TASK DATA =
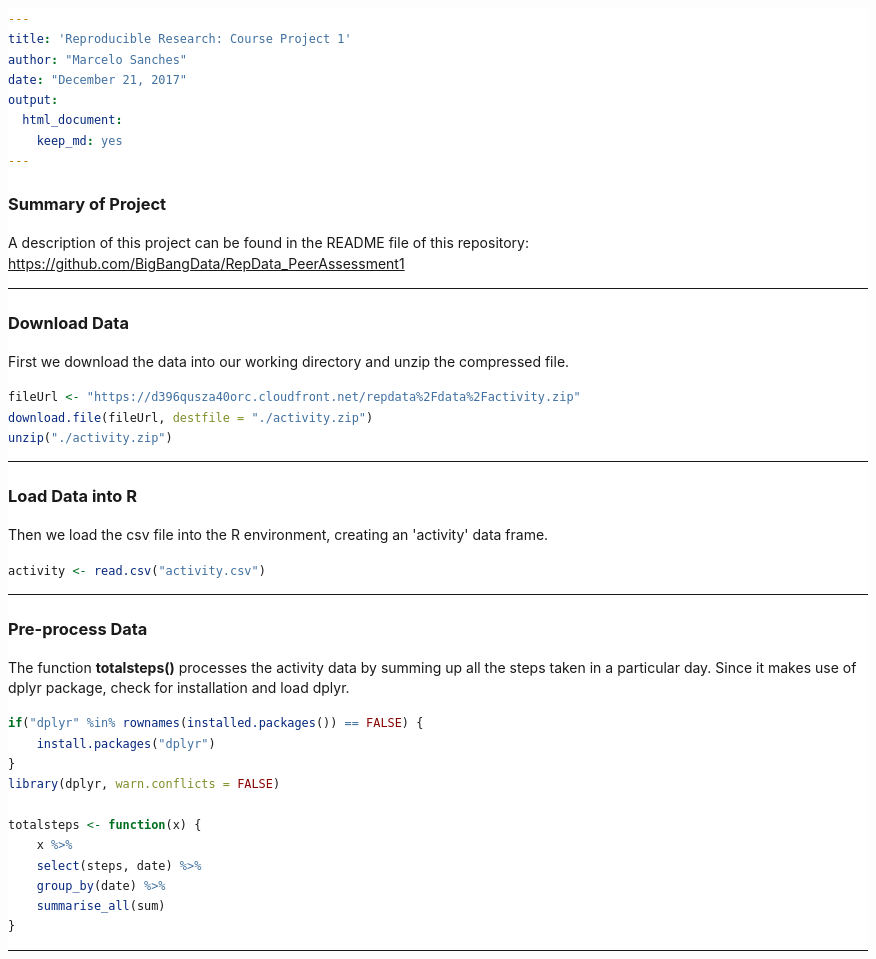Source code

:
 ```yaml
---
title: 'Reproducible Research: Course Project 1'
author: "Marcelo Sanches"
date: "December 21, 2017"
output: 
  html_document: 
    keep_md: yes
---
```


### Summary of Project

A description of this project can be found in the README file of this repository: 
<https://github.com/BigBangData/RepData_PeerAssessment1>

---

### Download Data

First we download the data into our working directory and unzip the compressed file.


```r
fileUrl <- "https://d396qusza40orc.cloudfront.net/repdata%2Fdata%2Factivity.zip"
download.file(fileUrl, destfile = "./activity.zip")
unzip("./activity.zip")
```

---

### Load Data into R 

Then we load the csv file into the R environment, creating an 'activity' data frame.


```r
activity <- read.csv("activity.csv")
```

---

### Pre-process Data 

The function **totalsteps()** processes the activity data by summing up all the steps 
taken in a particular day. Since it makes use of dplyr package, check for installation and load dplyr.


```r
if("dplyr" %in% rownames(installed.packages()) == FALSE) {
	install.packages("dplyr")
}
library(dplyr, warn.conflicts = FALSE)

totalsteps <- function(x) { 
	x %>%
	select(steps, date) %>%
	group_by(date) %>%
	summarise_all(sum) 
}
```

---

--

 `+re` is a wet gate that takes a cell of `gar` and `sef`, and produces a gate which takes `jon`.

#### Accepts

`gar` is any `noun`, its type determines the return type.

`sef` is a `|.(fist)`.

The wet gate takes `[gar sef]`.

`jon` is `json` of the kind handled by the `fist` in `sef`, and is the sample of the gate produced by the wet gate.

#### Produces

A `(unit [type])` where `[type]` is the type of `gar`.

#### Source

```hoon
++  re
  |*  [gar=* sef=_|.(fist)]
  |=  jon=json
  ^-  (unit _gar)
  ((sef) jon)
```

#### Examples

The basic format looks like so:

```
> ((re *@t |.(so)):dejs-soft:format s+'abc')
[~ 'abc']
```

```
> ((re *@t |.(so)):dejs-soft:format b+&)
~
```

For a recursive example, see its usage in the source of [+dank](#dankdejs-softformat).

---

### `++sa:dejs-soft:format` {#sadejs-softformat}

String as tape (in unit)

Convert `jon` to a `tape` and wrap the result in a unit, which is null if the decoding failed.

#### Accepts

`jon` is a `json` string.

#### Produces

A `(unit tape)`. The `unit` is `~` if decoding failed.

PROBLEM REQUIREMENTS =
Copy out every line of the data that includes "into".

WRITTEN RESPONSE =
First we download the data into our working directory and unzip the compressed file.
### Load Data into R 
Then we load the csv file into the R environment, creating an 'activity' data frame.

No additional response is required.